[Page-level text extractions]
━━━━━━━━━━
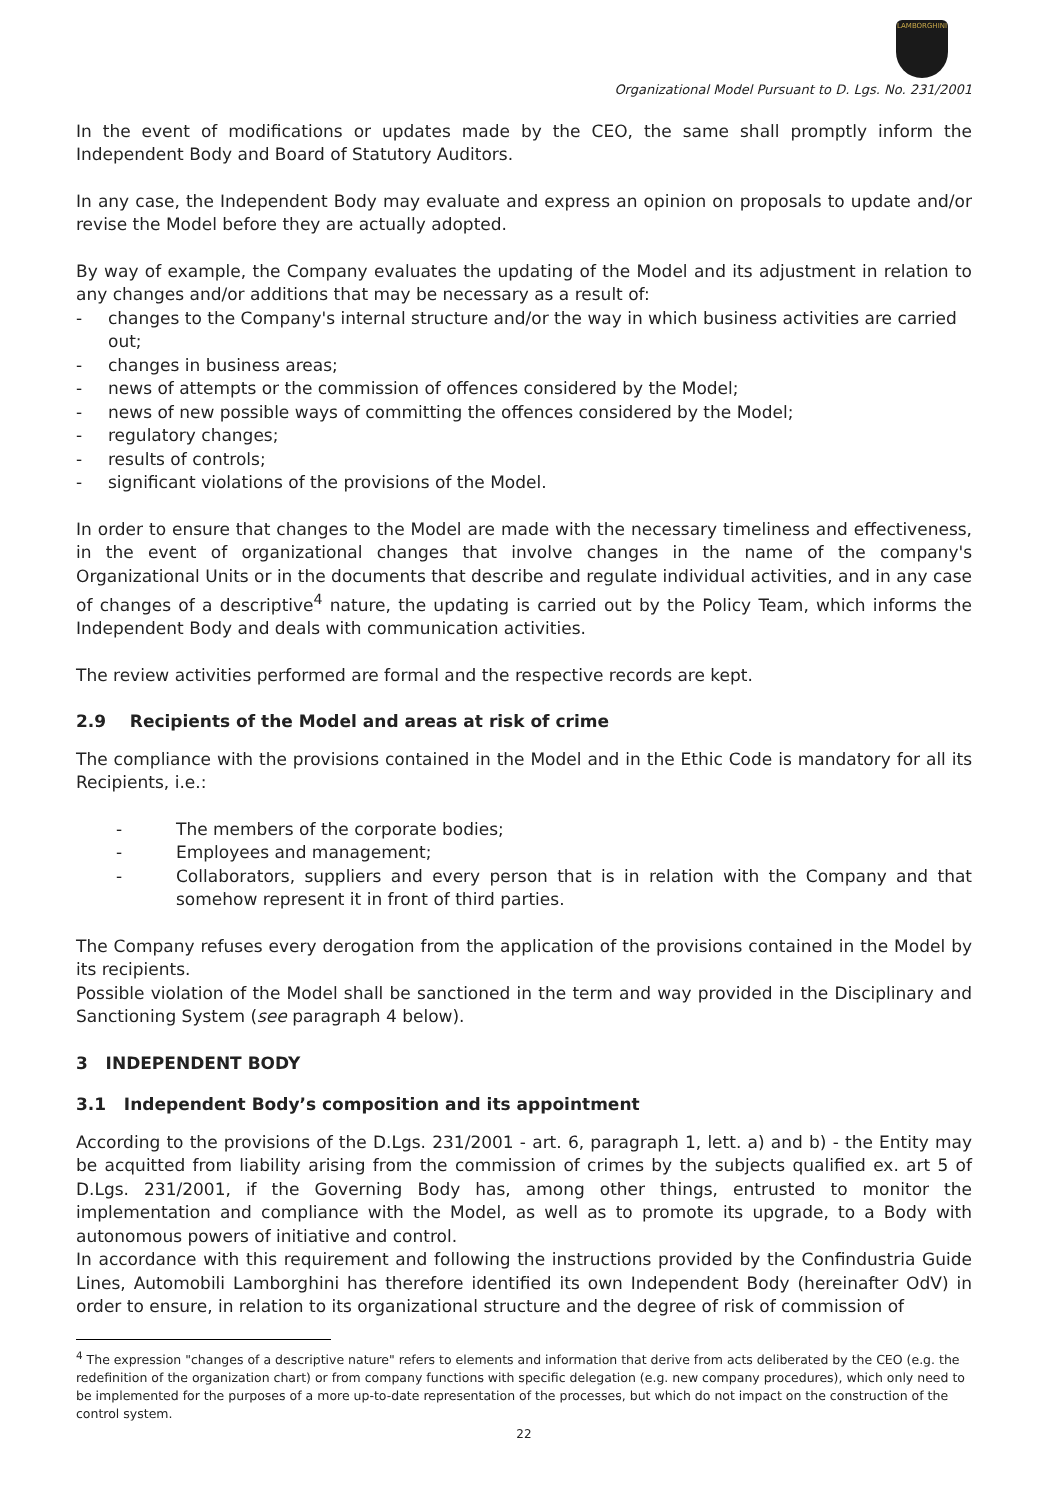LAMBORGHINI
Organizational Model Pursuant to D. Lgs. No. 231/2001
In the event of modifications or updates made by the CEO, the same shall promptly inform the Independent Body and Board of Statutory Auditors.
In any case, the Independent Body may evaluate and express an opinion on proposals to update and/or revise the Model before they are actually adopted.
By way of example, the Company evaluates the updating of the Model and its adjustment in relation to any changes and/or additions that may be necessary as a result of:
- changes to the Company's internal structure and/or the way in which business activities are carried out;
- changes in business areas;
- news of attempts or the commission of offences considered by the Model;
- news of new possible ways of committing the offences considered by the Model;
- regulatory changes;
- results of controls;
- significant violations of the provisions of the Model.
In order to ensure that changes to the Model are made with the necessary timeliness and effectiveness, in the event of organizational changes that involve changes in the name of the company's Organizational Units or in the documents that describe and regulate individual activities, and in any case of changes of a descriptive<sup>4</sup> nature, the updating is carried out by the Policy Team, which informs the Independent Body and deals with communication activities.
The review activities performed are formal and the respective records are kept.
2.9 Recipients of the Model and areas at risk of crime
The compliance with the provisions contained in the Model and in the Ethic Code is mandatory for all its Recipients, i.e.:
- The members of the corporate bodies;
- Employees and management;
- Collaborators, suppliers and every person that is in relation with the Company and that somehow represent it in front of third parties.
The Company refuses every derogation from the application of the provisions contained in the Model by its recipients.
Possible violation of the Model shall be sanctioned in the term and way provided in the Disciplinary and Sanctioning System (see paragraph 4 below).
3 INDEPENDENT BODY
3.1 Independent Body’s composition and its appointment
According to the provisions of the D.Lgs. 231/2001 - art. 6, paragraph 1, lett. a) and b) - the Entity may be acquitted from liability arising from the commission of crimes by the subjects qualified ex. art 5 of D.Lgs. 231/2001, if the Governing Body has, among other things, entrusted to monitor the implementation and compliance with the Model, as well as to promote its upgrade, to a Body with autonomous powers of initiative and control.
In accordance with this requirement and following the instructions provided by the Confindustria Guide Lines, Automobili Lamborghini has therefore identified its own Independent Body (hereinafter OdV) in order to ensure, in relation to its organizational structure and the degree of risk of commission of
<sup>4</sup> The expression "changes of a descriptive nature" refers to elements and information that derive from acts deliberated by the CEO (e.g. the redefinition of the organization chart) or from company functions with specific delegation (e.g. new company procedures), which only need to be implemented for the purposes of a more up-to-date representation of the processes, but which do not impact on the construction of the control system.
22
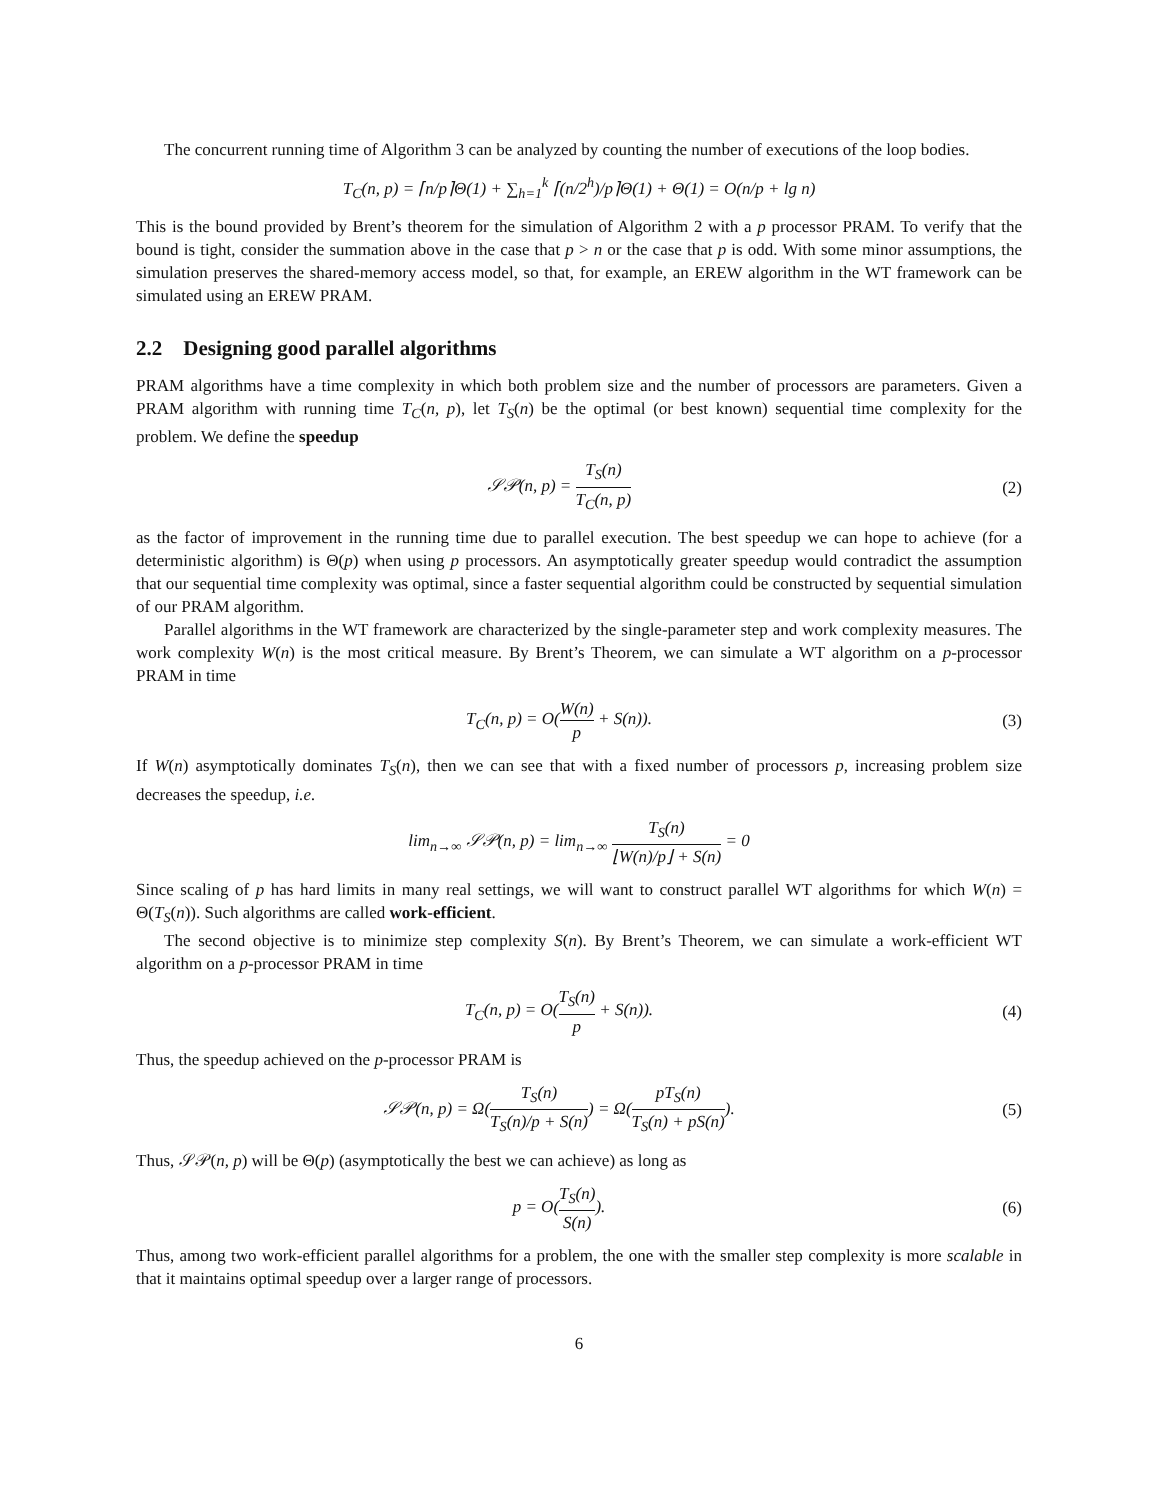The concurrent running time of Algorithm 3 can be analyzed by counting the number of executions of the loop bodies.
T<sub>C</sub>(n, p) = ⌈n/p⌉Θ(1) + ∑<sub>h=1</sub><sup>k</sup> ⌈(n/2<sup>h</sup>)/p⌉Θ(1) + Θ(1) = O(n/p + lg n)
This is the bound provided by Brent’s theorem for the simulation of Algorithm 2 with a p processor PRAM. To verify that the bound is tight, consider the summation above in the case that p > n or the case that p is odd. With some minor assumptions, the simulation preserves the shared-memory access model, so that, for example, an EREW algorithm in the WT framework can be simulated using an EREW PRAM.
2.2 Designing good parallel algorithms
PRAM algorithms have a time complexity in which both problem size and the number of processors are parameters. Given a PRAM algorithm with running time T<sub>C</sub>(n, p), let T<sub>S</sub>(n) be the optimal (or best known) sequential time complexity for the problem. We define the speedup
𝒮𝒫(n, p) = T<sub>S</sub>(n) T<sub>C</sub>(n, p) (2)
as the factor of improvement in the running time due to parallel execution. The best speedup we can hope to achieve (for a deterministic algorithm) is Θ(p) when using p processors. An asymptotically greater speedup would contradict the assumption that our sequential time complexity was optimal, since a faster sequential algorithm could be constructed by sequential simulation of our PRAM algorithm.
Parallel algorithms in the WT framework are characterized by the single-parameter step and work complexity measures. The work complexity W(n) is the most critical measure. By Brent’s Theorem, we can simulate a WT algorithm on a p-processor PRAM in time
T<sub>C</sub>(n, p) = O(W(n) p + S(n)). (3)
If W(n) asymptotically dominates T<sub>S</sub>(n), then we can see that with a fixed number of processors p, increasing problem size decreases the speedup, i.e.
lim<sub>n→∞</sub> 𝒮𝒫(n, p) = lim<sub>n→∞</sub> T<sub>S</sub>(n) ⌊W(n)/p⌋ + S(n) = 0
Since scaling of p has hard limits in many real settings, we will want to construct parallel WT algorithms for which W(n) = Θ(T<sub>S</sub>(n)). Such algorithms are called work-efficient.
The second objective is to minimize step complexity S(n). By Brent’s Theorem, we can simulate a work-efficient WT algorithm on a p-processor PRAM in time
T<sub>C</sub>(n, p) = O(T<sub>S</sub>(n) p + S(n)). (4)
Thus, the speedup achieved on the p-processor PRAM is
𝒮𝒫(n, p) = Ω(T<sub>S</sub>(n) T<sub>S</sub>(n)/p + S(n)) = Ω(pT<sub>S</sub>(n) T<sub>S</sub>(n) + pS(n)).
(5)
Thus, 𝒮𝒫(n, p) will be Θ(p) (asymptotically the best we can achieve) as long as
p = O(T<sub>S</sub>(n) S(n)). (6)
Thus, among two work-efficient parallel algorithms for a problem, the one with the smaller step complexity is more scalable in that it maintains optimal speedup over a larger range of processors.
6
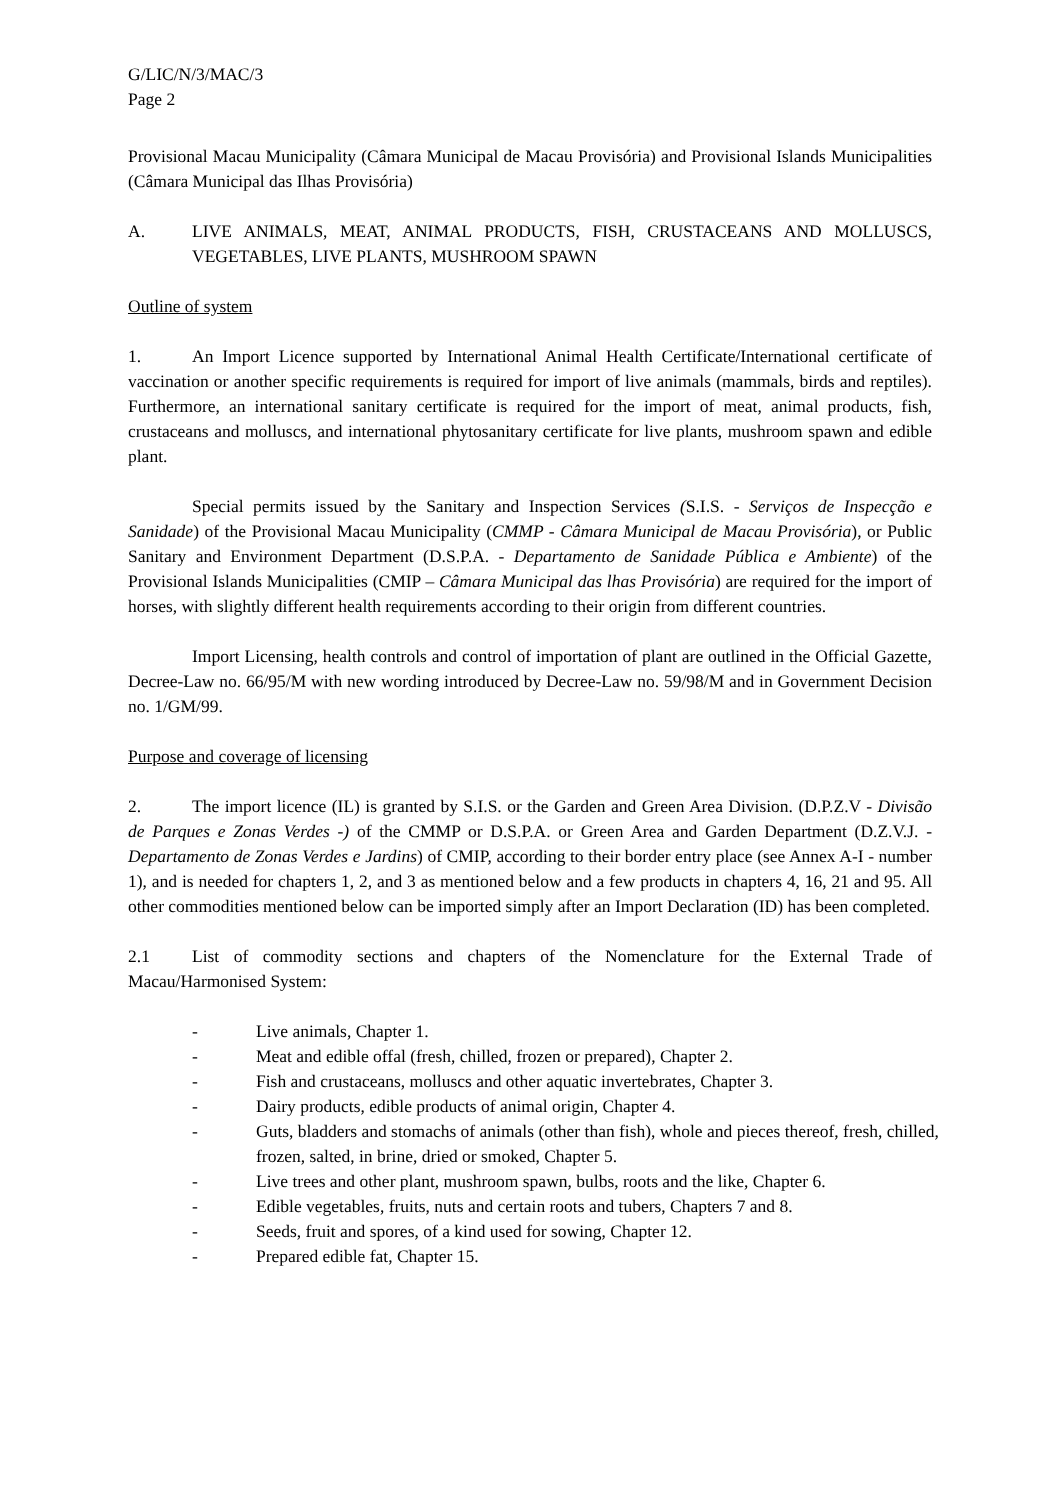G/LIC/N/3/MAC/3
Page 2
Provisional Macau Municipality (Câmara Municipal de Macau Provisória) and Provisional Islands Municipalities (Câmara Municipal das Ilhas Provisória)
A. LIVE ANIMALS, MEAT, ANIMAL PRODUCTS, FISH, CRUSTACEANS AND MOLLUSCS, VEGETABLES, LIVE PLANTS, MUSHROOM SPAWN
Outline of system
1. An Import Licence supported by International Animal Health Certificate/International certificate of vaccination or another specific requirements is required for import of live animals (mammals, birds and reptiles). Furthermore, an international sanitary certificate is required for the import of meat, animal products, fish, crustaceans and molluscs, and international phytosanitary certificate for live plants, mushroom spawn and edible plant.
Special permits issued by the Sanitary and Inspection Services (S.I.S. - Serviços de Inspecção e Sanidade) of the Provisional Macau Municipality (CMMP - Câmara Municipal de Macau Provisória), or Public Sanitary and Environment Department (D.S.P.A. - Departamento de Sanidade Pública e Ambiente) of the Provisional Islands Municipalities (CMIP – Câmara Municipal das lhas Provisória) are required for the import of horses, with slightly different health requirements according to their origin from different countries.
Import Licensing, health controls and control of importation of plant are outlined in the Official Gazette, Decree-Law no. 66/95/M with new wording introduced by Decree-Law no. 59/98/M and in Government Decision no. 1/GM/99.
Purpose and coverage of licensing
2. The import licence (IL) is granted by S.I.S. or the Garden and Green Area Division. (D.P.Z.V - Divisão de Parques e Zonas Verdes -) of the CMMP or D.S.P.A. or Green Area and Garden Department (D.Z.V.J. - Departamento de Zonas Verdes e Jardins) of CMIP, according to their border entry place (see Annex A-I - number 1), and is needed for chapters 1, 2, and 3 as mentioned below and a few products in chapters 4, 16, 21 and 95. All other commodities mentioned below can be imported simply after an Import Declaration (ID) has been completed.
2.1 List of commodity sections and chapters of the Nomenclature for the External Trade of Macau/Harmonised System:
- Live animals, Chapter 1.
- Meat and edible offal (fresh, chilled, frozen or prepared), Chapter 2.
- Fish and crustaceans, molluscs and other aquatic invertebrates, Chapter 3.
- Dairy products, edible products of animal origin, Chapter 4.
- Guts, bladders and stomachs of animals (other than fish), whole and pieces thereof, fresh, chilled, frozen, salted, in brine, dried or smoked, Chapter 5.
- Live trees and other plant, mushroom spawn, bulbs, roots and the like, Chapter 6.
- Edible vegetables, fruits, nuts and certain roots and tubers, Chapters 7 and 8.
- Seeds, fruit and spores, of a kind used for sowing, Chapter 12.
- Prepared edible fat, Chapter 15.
━━━━━━━━━━
▶ What the task requires
Copy all lines of the preceding data that hold the word "size".

▶ Written response
PRAM algorithms have a time complexity in which both problem size and the number of processors are parameters. Given a PRAM algorithm with running time T<sub>C</sub>(n, p), let T<sub>S</sub>(n) be the optimal (or best known) sequential time complexity for the problem. We define the speedup
If W(n) asymptotically dominates T<sub>S</sub>(n), then we can see that with a fixed number of processors p, increasing problem size decreases the speedup, i.e.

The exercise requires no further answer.